01 February 2025
tl;dr Relational data is, contrary to popular belief, characterized not by "tables", but by sets and relational variables (also known as "relvars"), and making use of a relational algebra and predicate calculus to make it easier to do set-oriented operations.
Because most developers come to relational databases via SQL, usually either studied briefly in classes at university or as-necessary to get the work done while on the job, they often don't realize the relational model is much more academic and foundational than the flavor of SQL they've come to use and know. [Date13] 1 and [Fussell] 2 define the relational model as characterized by relation, attribute, tuple, relation value and relation variable.
A relation is, at its heart, a truth predicate about the world, a statement of facts (attributes) that provide meaning to the predicate. For example, we may define the relation "PERSON" as {SSN, Name, City}
, which states that "there exists a PERSON with a Social Security Number SSN who lives in City and is called Name". Note that in a relation, attribute ordering is entirely unspecified.
A tuple is a truth statement within the context of a relation, a set of attribute values that match the required set of attributes in the relation, such as "{PERSON SSN='123-45-6789' Name='Catherine Kennedy' City='Seattle'}
". Note that two tuples are considered identical if their relation and attribute values are also identical. (This is in contrast to an object system in which two objects are only identical if they have the same unique identifier--typically a memory address.)
A relation value, then, is a combination of a relation and a set of tuples that match that relation, and a relation variable is, like most variables, a placeholder for a given relation, but can change value over time. Thus, a relation variable People
can be written to hold the relation {PERSON}
, and consist of the relation value
{ {PERSON SSN='123-45-6789' Name='Catherine Kennedy' City='Seattle'},
{PERSON SSN='321-54-9876' Name='Charlotte Neward' City='Redmond'},
{PERSON SSN='213-45-6978' Name='Cathi Gero' City='Redmond'} }
Thanks to our familiarity with tabular storage models, we ofen write this relation variable in a tabular format like so:
SSN | Name | City |
---|---|---|
123-45-6789 | Catherine Kennedy | Seattle |
321-54-9876 | Charlotte Neward | Redmond |
213-45-6978 | Cathi Gero | Redmond |
Keep in mind, however, that in the model itself, the tuple is not exactly a row, and each tuple knows both the name and the value of each of its atoms.

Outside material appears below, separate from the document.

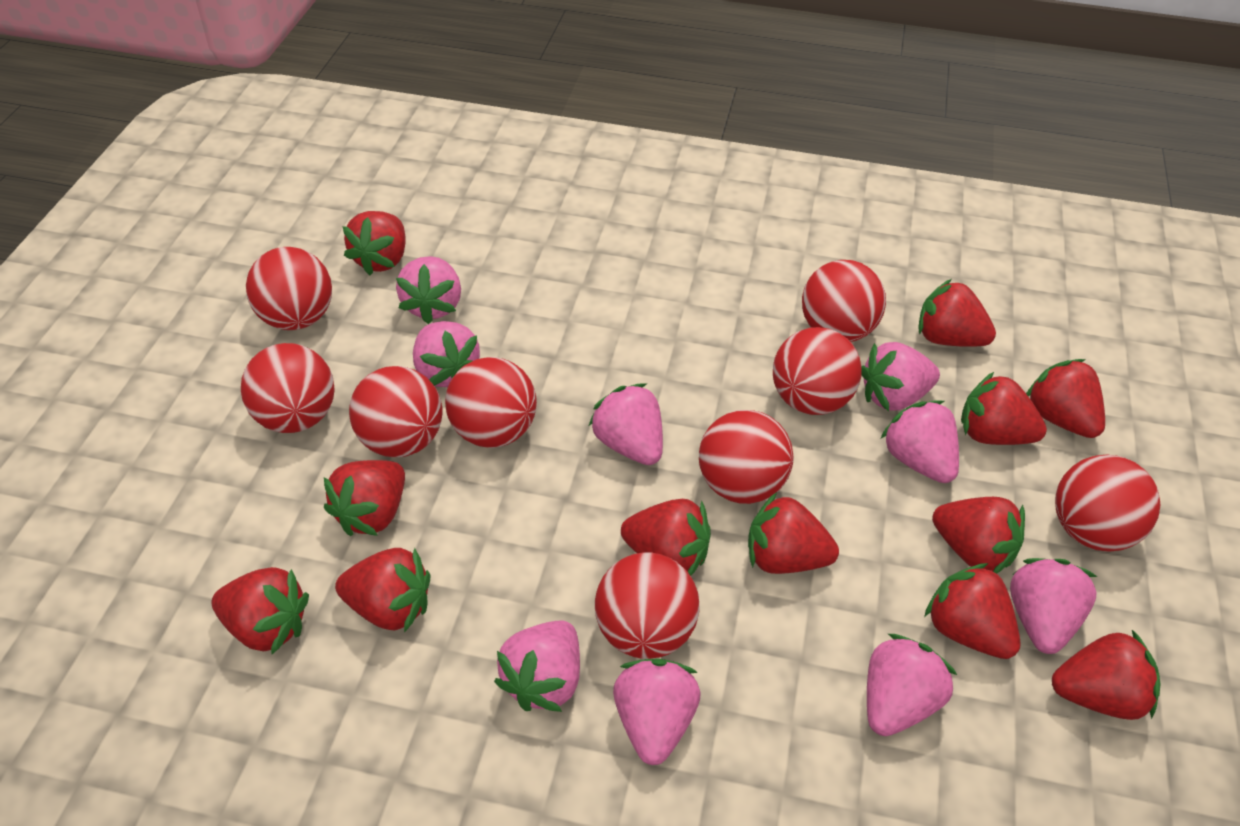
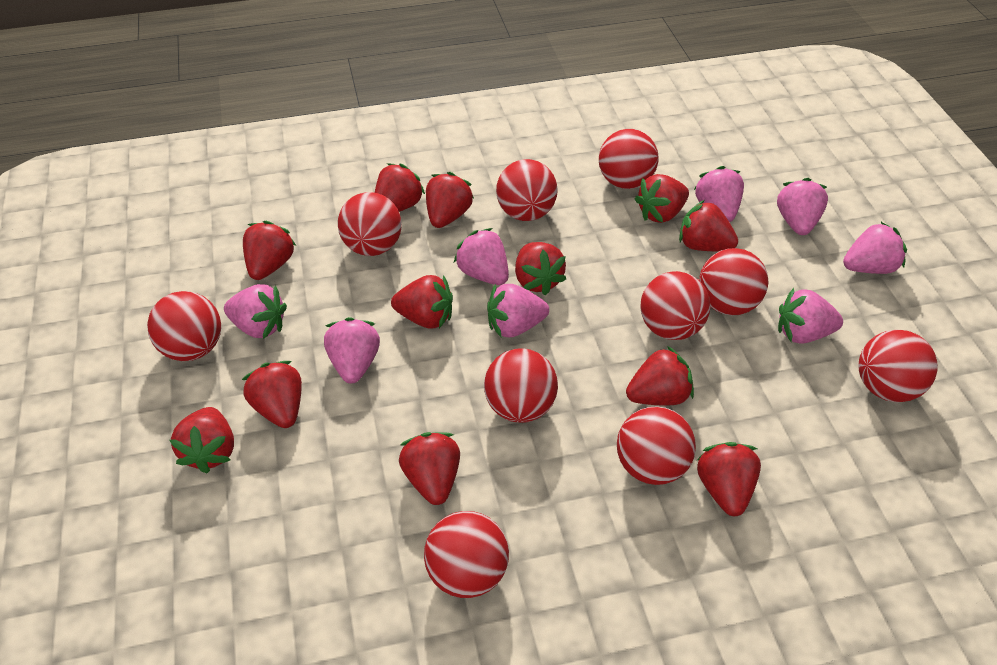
pink strawberry: [396,256,461,324] [413,321,480,387] [494,621,580,712] [589,383,663,465] [613,659,701,765] [861,342,940,411] [867,634,957,736] [880,400,959,483] [1010,558,1097,654] = 9 -> [224,284,287,339] [324,317,380,383] [454,228,509,285] [487,284,549,337] [694,166,744,222] [777,178,828,235] [778,288,843,344] [843,222,907,274] = 8
red ball: [241,343,335,433] [246,247,332,330] [349,366,442,457] [445,357,537,448] [595,552,700,659] [699,410,793,504] [773,327,862,415] [802,260,886,342] [1055,454,1160,551] = 9 -> [147,291,221,361] [338,192,402,256] [424,511,509,598] [484,348,558,423] [496,159,558,221] [599,129,659,189] [617,406,696,485] [641,271,710,340] [699,248,768,315] [858,330,938,402] = 10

We can then operate against these relation values using using a set of operators (described in some detail in Chapter 7 of [Date04] 3): restrict, project, product, join, divide, union, intersection and difference. We modify People
by using the union binary operator (let's call it +
) on it and a second, unnamed, relation variable containing a single tuple:
People = People + {PERSON SSN='312-54-8796' Name='Ted Neward' City='Redmond'}
After this operation, People
now holds four tuples. Additional operators can be used to create derived relation values, relations that are calculated from other relation values in the database--for example, we can create a relation value that demonstrates the number of people living in individual cities by making use of the project and restrict operators across the People
relation variable defined above.
The other half of relational models is the deep understanding they have of relationships between relational variables.